La inteligencia es un diseño de lo real para llevar a este descubrimiento: todo lo que me rodea, yo incluido, es corruptible, pero cuando miro al interior de mi conciencia no puedo sino entender que todo ello es fruto de una entidad incorruptible: Dios.

Así, por un bucle perfectamente programado, lo que habíamos indicado en la teoría del conocimiento (el descubrimiento de Dios como posibilidad de que haya inteligencia), resulta explicable por mirada hacia lo real en la que subyace la idea de Dios, sostén de nuestros conceptos. La inteligencia es el encuentro festivo, agradecido con la idea de Dios, que ha puesto en nosotros la condición de posibilidad de encontrarlo en nuestro interior. Aquí queda imbricada la explicación de Dios y de la Naturaleza, pues la naturaleza es la creación de Dios, programada para aparecer en él (de manera evolutiva, diríamos modernamente) una inteligencia capaz de encontrarlo en su interior. Cada criatura habla de Dios el virtud de una capacidad de reconocimiento del hombre. La imagen de la realidad agustiniana es una preparación para el diseño de un aparato ético y político, centrado en la obra La ciudad de Dios.

La Ciudad de Dios

Constantinopla es el punto de partida oficial de la cristianización del Imperio. Entre 381 y 394 se producen la prohibición del paganismo con Teodosio. El godo Alarico invade Roma en el 410 lo que supone un golpe contundente sin parangón en la Historia de Occidente. Para Agustín es muy importante señalar que Dios no es responsable de estos males. Dios debe ser exonerado, frente a la opinión de los últimos paganos, que afirman que los dioses han olvidado y castigado a los hombres.
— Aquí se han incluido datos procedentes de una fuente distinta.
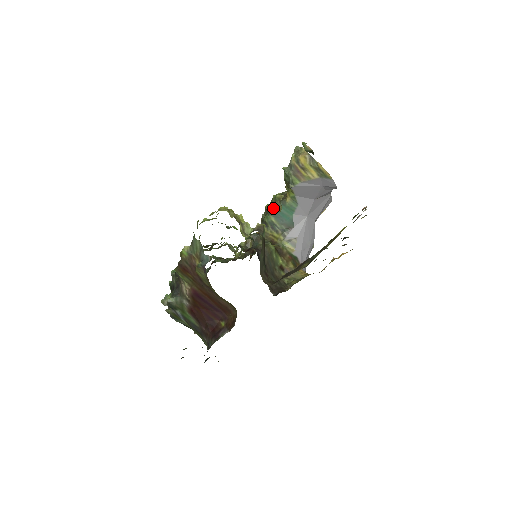
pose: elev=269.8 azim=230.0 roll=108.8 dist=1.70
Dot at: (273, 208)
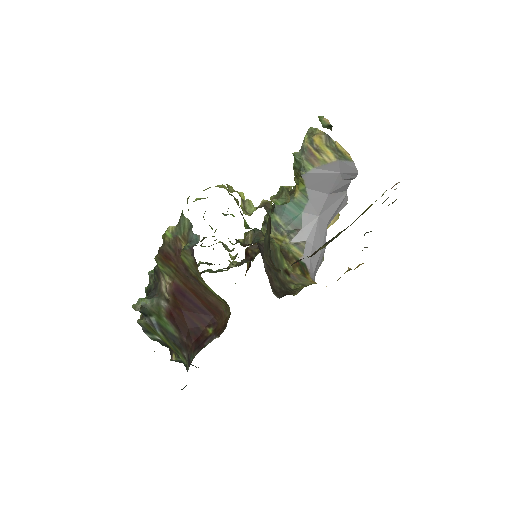
Dot at: (280, 198)
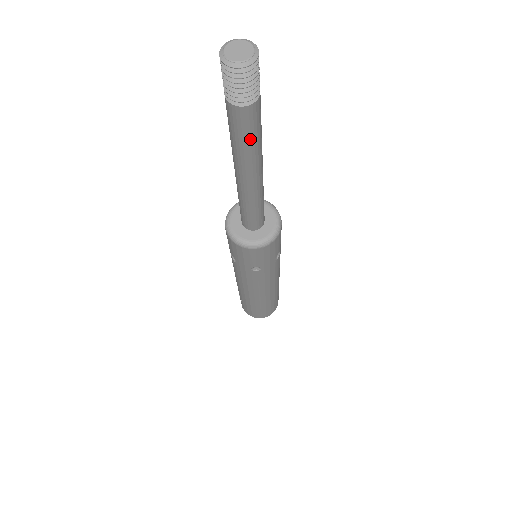
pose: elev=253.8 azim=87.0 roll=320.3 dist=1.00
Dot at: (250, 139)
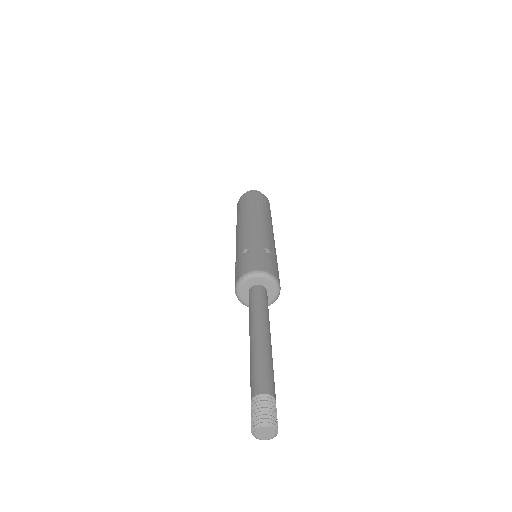
Dot at: occluded
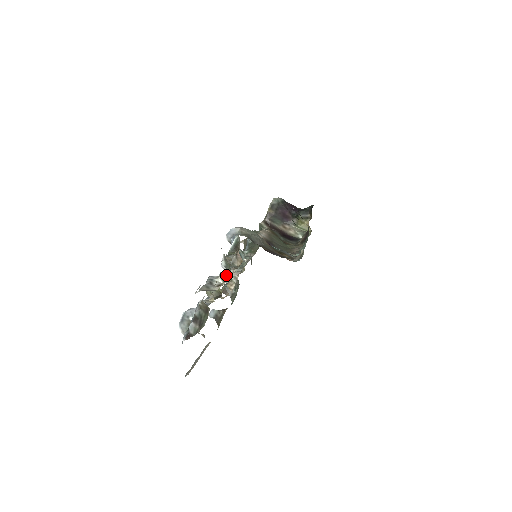
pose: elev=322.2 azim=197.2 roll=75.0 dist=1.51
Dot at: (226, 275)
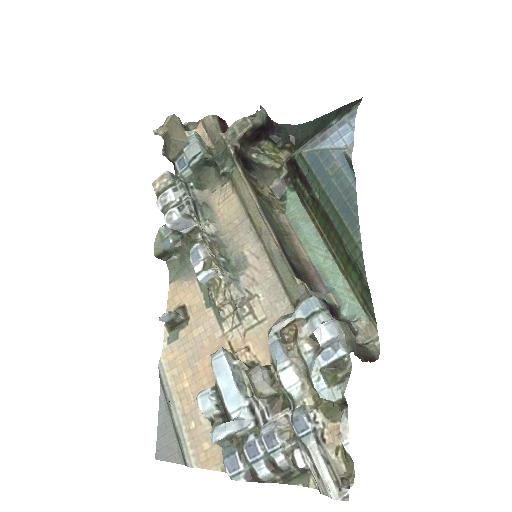
Dot at: (328, 416)
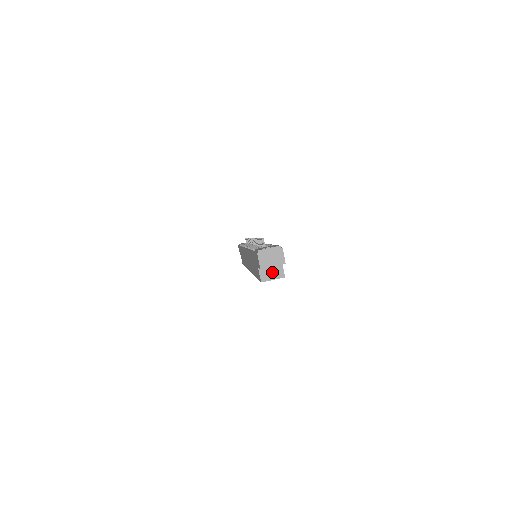
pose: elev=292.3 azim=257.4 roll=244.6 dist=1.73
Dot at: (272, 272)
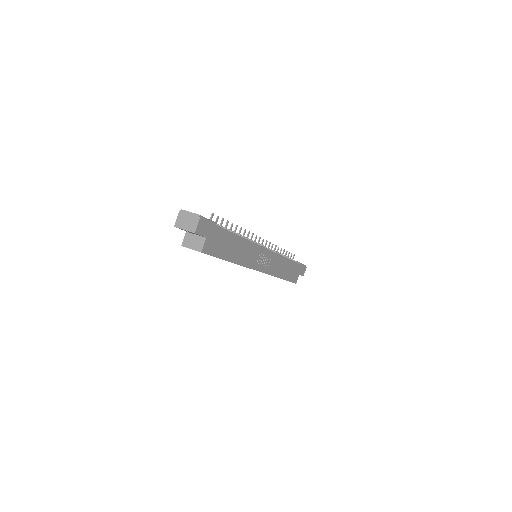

En La ciudad de Dios Agustín desarrolla toda una Filosofía de la Historia, que es la cruz de la cara teológica. Hemos visto que, en la concepción teológica agustiniana, los sucesivos desbordamientos de Dios pregnan la materia, que es el objeto de la creación, introduciendo aquí el concepto del tiempo. Ahora inicia una teología de la Historia, inmersa asimismo en el tiempo, mediante la idea ya presente en el estoicismo, pero modificada de las dos ciudades: existen dos ciudades, una de Dios y otra del diablo ( el Estado en estoicismo). Esta idea estoica operó fuertemente en los inicios del cristianismo, pues siempre impregnó fuertemente la moralidad cristiana. Utiliza esta idea a modo doble: como una teodicea y como una teoría de la salvación.

La inmensa sorpresa que produce esta obra se debe a que La Ciudad de Dios realmente postula tres ciudades, y no sólo dos. La doble ciudad necesita la elaboración de una tercera ciudad que venga a servir de mediación y que va a ser capaz de generar una Historia de Salvación dentro de la estructura temporal humana. La Ciudad de Dios es la ciudad en la que habitan las almas de los salvados, que representa el marco ideal en el que las ideas de Dios sirven de 'εικονα para la conformación del mundo. Es por lo tanto una ciudad mística. No es ni puede ser, ninguna ciudad terrenal, sólo existe en la realidad trascendente que Dios prepara a los bienaventurados, por lo que se denomina la Jerusalén celeste.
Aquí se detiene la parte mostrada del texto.